AGRURAS

30/04/2014 15:30

AGRURAS

 

Lembro-me de minhas viagens com meus pais por esse Brasil imenso. Tínhamos um Opel verde musgo claro que sobreviveu o quanto pôde. Era fim dos anos 50, início dos 60.

Íamos parando para almoçar em restaurantes à beira da estrada, em geral, improvisados com algumas mesas na sala da casa de moradia. Mesa farta, água fresca, algum refrigerante e uma acolhida amorosa.

Não raro, uma indisposição me acometia enquanto criança. Em busca de meu alívio, traziam uma garrafa de vidro repleta de leite denso, saboroso, e não pasteurizado. É claro, só piorava meus enjôos. Mas para além das cortinas de chita que separavam o restaurante da intimidade da casa, eu era colocada numa cama, igualmente coberta por um tecido floral, macio, a brisa fresca a entrar pela janela.

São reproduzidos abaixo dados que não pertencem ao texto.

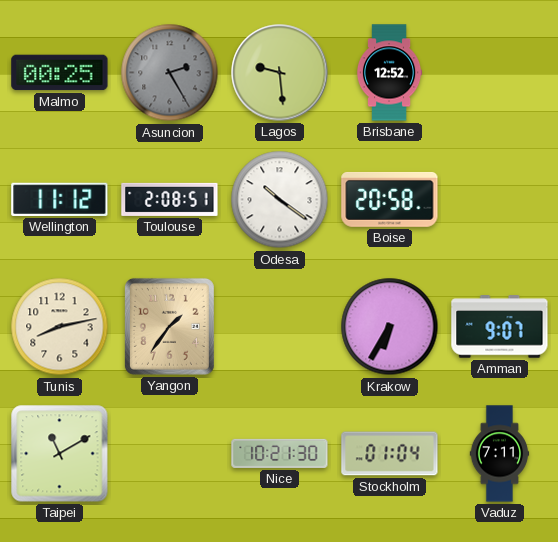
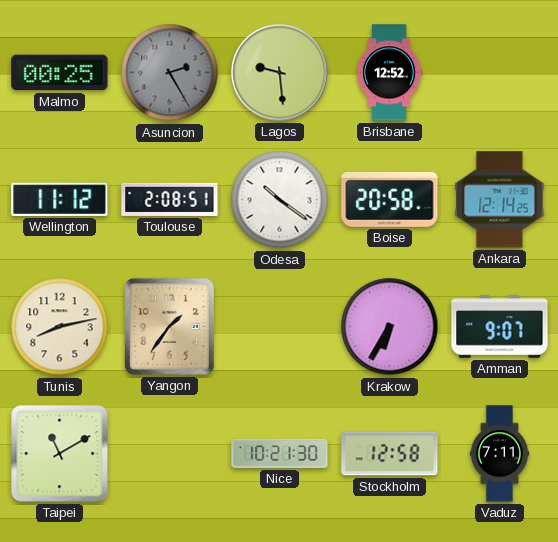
Ankara: none -> 12:14
Stockholm: 01:04 -> 12:58
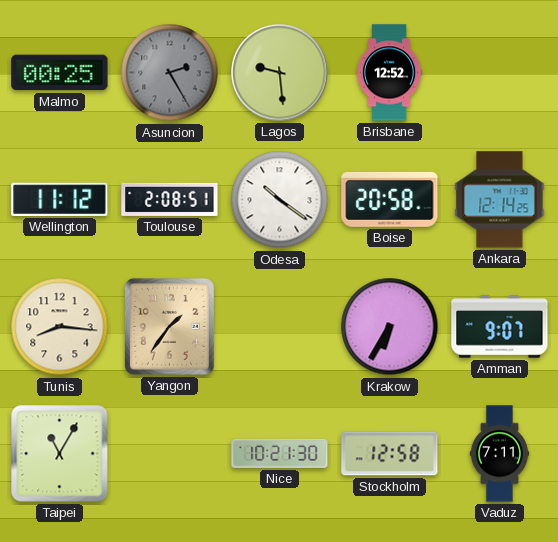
Tunis: 8:13 -> 8:16
Taipei: 11:10 -> 11:05
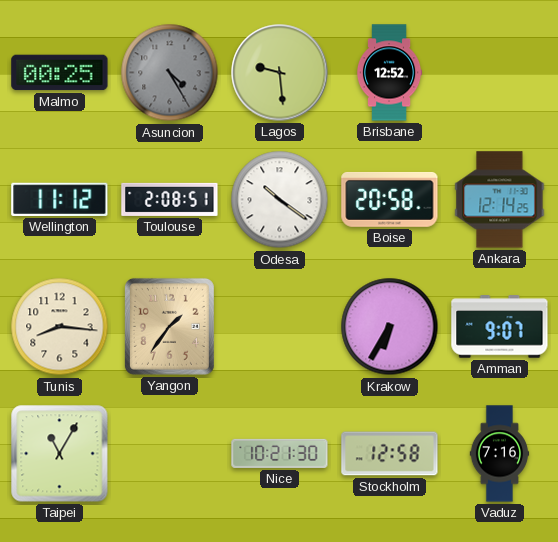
Asuncion: 2:25 -> 4:25
Vaduz: 7:11 -> 7:16
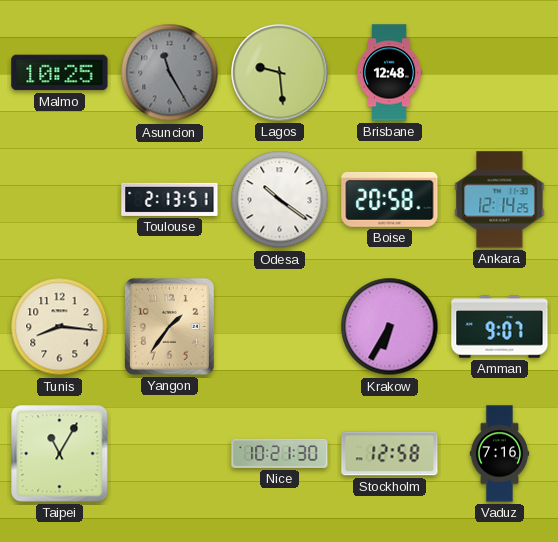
Malmo: 00:25 -> 10:25
Asuncion: 4:25 -> 11:25
Brisbane: 12:52 -> 12:48
Wellington: 11:12 -> none
Toulouse: 2:08 -> 2:13
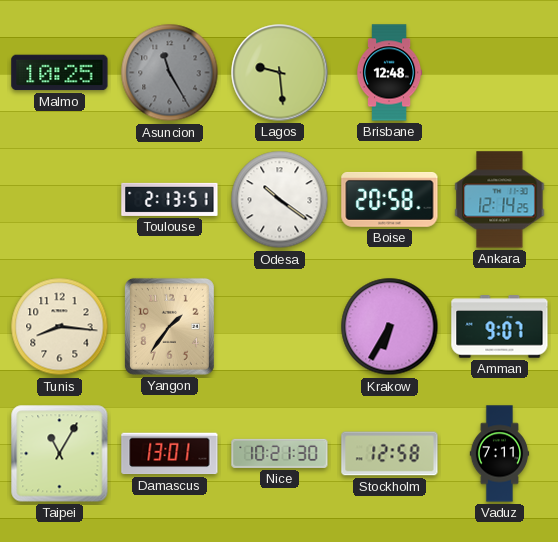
Damascus: none -> 13:01
Vaduz: 7:16 -> 7:11
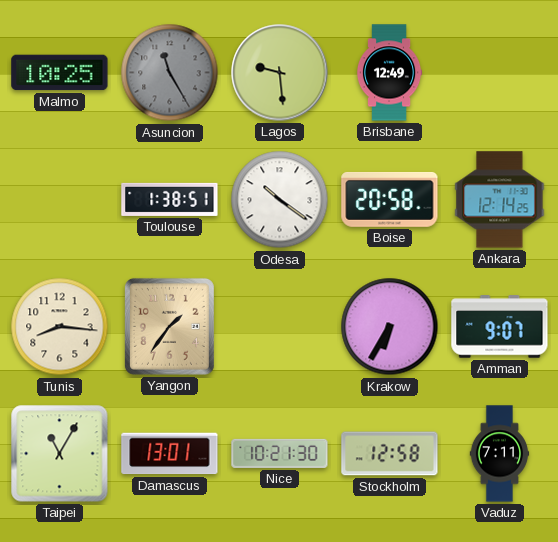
Brisbane: 12:48 -> 12:49
Toulouse: 2:13 -> 1:38
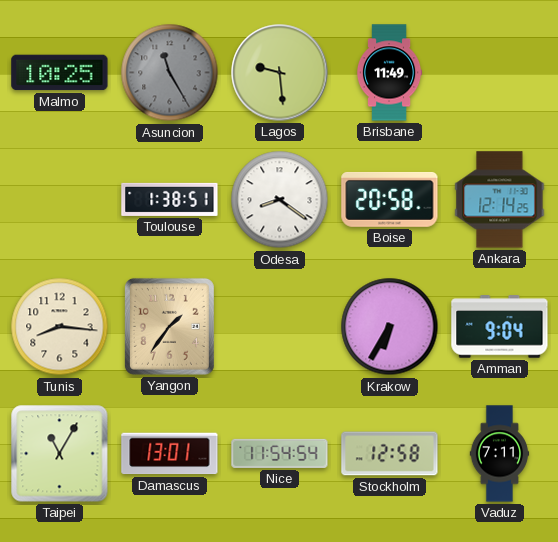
Brisbane: 12:49 -> 11:49
Odesa: 10:21 -> 8:21
Amman: 9:07 -> 9:04
Nice: 10:21 -> 11:54
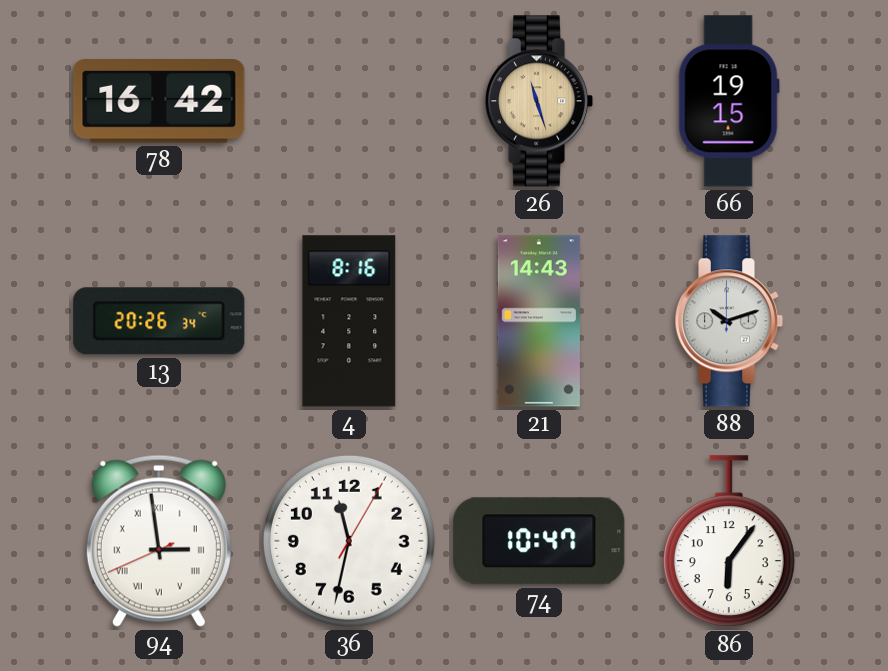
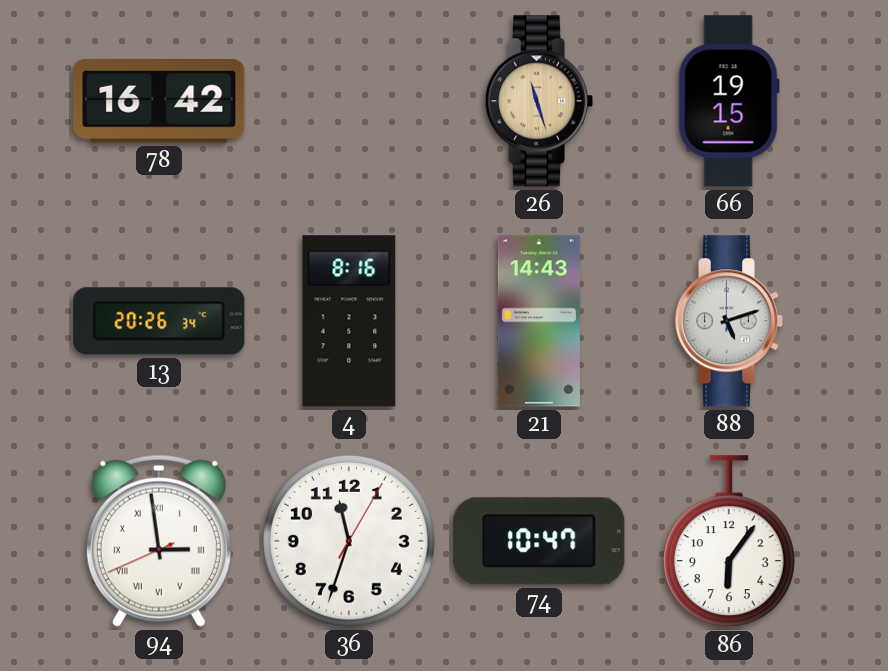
88: 10:12 -> 5:12
36: 11:32 -> 11:33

Hoje me reviro em tentar compreender o que mudou nesse povo simples e acolhedor, atualmente tão embrutecido nesse início de século XXI nos grandes centros urbanos.

Ao invés do sorriso tímido e da vontade de agradar, o que se ouve é aquele tom exasperador de quem a qualquer momento vai sacar da peixeira. A fala nervosa, embolada pelas palavras que se atropelam num sotaque incompreensível de uma polifonia desarmônica, embrulhada pela falta de coordenação de dados, de pensamento, expressando o mundo confuso em que foram jogados à mercê da labuta diária para sobreviver, com os trabalhos mais desqualificados e mal pagos.

Em meio à selva urbana dominada por uma classe supostamente superior e que a cada dia os empurra para um tipo de vida mais difícil, em moradias precárias na periferia da periferia, as horas intermináveis numa condução em condições degradantes que, per se,já dariam uma jornada de trabalho completa, enquanto os filhos, sós, à mercê, sobrevivem só mesmo pelo poder da resistência forjada pela luta há tantas gerações.

Atrelados a um analfabetismo que, em terra natal, ser letrado, pouca ou nenhuma serventia teria, aqui, pela jornada que se emenda quase sem descanso, se torna bem inacessível, tão longínquo quanto a encenação colocada pela mídia como real, os modos, os bens, o universo das patroas e patrões, ricos em espezinhar a humilhante ignorância a que estão subjugados, e contra a qual, como lutar?

Entre seus direitos de cidadão e seus sonhos, o passado e o presente, a vida simples e o universo tecnológico, há uma discrepância que não consegue compreender, mas que apenas se presta a machucar, humilhar, embrutecer. Como não se exasperar diante deste mundo devorador que, sutil ou explicitamente, mas de maneira persistente, o empurra para as margens da civilização como detrito indesejável?

Acostumados à carência ditada pelas estações do ano, não percebem que a sazonalidade maior, colocada pelo universo criado pelo homem à sua vida, os aterra na única estação que conhecem: a da agrura.